Have you ever heard of a “chaperone” protein? Well, the term pretty much refers to proteins which help direct the way that proteins fold, or a protein which leads “quality control,” if I may. One such chaperone protein is called death domain-associated protein, or DAXX. According to Medical XPress, the DAXX protein, as well as other polyD/E proteins, could play a role in the development – or prevention – of Alzheimer’s disease. Researchers from the Perelman School of Medicine at the University of Pennsylvania discovered that restoring DAXX levels, as well as other polyD/E protein levels, could prevent protein misfolding in patients with Alzheimer’s. Take a look at the full study findings in Nature.
Alzheimer’s Disease (AD)
Doctors are not exactly sure what causes Alzheimer’s disease, a progressive neurodegenerative disorder. However, a mixture of genetic, lifestyle, and environmental causes are thought to play a role. Researchers are also interested in the plaques and tangles which form in the brain of Alzheimer’s patients. Regardless, Alzheimer’s disease causes brain cells to die, causing memory loss and other symptoms. Risk factors for Alzheimer’s disease include age (65+), being female, past head trauma, a family history of Alzheimer’s disease, and poor sleeping and exercise habits. Symptoms include:
- Memory loss
- Difficulty thinking and understanding
- Malnutrition or dehydration
- Depression or paranoia
- Jumbled speech
- Difficulty making judgments or planning/completing familiar tasks
- Poor self-care
- Appetite loss
Within this study, researchers focused on DAXX proteins, as well as other proteins associated with “quality control” within the cell. First, researchers evaluated DAXX and the other proteins in relation to Alzheimer’s disease. After restoring DAXX levels, researchers found that:
- Other proteins folded correctly, rather than misfolding as is commonly found in Alzheimer’s disease.

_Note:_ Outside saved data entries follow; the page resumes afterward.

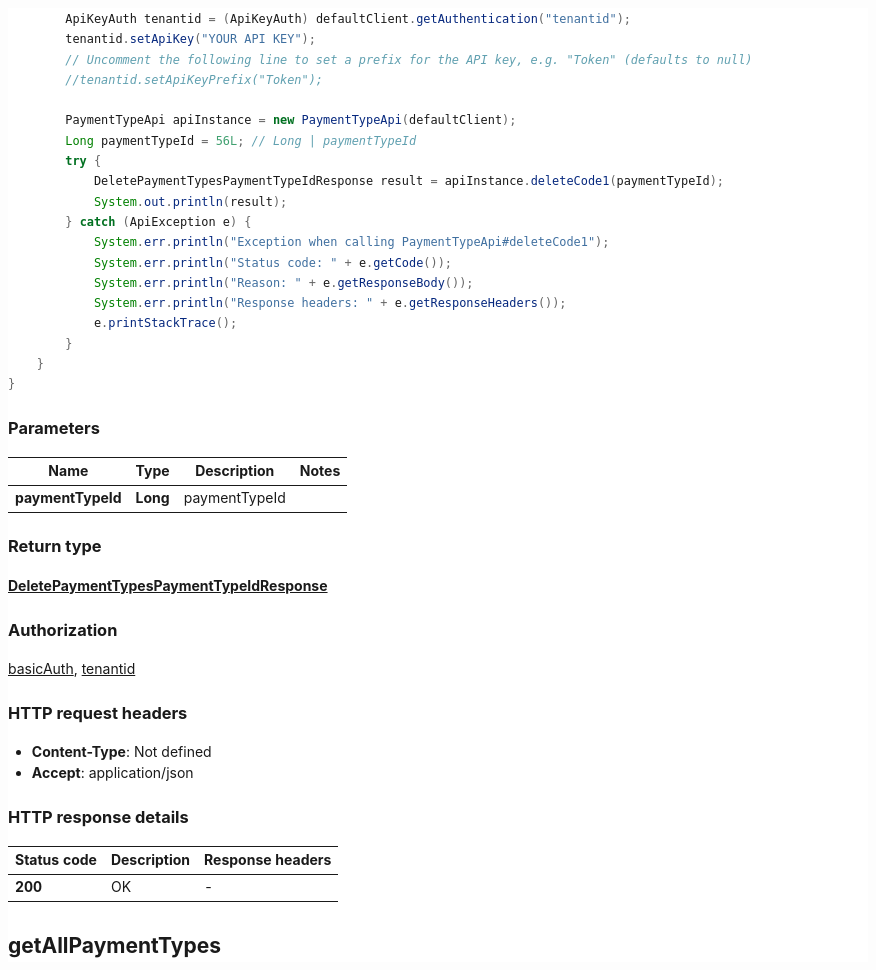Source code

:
 ```java
        ApiKeyAuth tenantid = (ApiKeyAuth) defaultClient.getAuthentication("tenantid");
        tenantid.setApiKey("YOUR API KEY");
        // Uncomment the following line to set a prefix for the API key, e.g. "Token" (defaults to null)
        //tenantid.setApiKeyPrefix("Token");

        PaymentTypeApi apiInstance = new PaymentTypeApi(defaultClient);
        Long paymentTypeId = 56L; // Long | paymentTypeId
        try {
            DeletePaymentTypesPaymentTypeIdResponse result = apiInstance.deleteCode1(paymentTypeId);
            System.out.println(result);
        } catch (ApiException e) {
            System.err.println("Exception when calling PaymentTypeApi#deleteCode1");
            System.err.println("Status code: " + e.getCode());
            System.err.println("Reason: " + e.getResponseBody());
            System.err.println("Response headers: " + e.getResponseHeaders());
            e.printStackTrace();
        }
    }
}
```

### Parameters


| Name | Type | Description  | Notes |
|------------- | ------------- | ------------- | -------------|
| **paymentTypeId** | **Long**| paymentTypeId | |

### Return type

[**DeletePaymentTypesPaymentTypeIdResponse**](DeletePaymentTypesPaymentTypeIdResponse.md)

### Authorization

[basicAuth](../README.md#basicAuth), [tenantid](../README.md#tenantid)

### HTTP request headers

- **Content-Type**: Not defined
- **Accept**: application/json


### HTTP response details
| Status code | Description | Response headers |
|-------------|-------------|------------------|
| **200** | OK |  -  |


## getAllPaymentTypes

- Misfolded proteins could be unfolded.
- Protein aggregates were dismantled, preventing them from accumulating in the brain.

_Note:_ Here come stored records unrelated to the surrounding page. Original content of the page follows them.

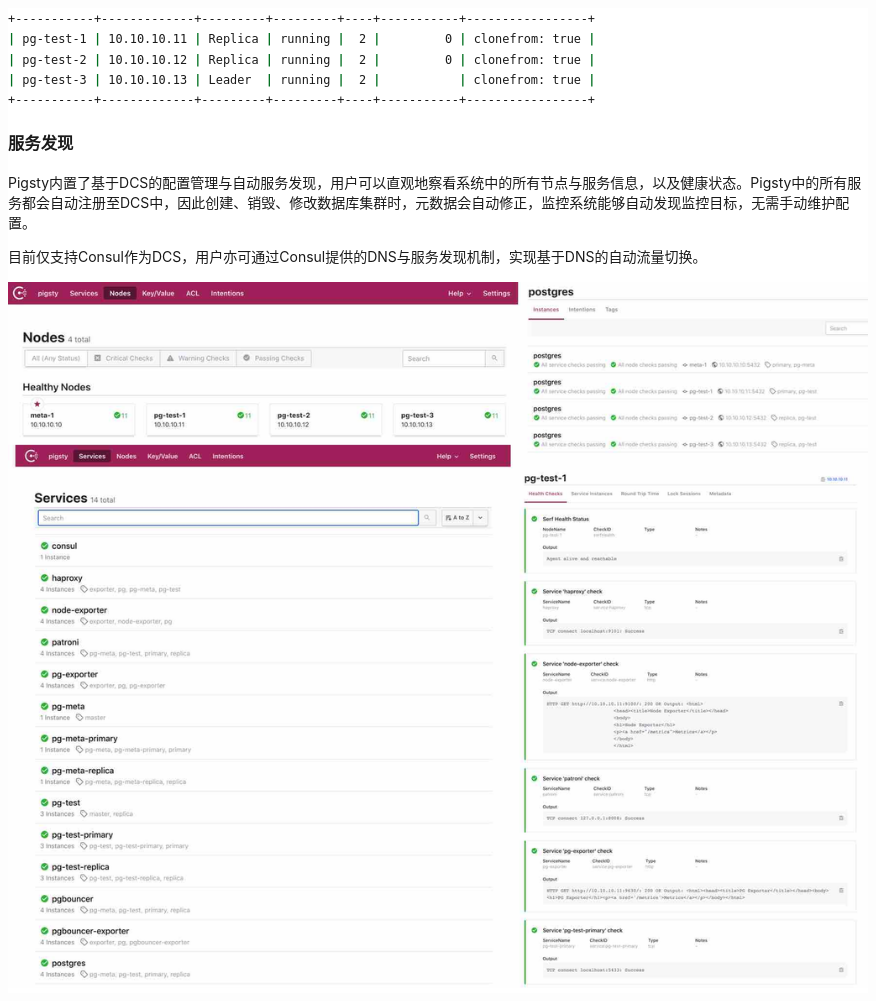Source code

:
 ```bash
+-----------+-------------+---------+---------+----+-----------+-----------------+
| pg-test-1 | 10.10.10.11 | Replica | running |  2 |         0 | clonefrom: true |
| pg-test-2 | 10.10.10.12 | Replica | running |  2 |         0 | clonefrom: true |
| pg-test-3 | 10.10.10.13 | Leader  | running |  2 |           | clonefrom: true |
+-----------+-------------+---------+---------+----+-----------+-----------------+
```

### 服务发现

Pigsty内置了基于DCS的配置管理与自动服务发现，用户可以直观地察看系统中的所有节点与服务信息，以及健康状态。Pigsty中的所有服务都会自动注册至DCS中，因此创建、销毁、修改数据库集群时，元数据会自动修正，监控系统能够自动发现监控目标，无需手动维护配置。

目前仅支持Consul作为DCS，用户亦可通过Consul提供的DNS与服务发现机制，实现基于DNS的自动流量切换。

![](img/service-discovery.jpg)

- In some cases, DAXX and the other proteins could be used as a potential cancer treatment by reducing levels of tumor-associated or cancer-associated proteins, like p53, which is associated with ovarian and breast cancer, as well as a number of other cancers.
- For Alzheimer’s disease, DAXX and polyD/E proteins were able to prevent beta-amyloid and alpha-synuclein plaques, tangles, and misfolds.
Ultimately, this study not only showed researchers how these proteins work in preventing diseases but discovered a potential path to Alzheimer’s treatment moving forward.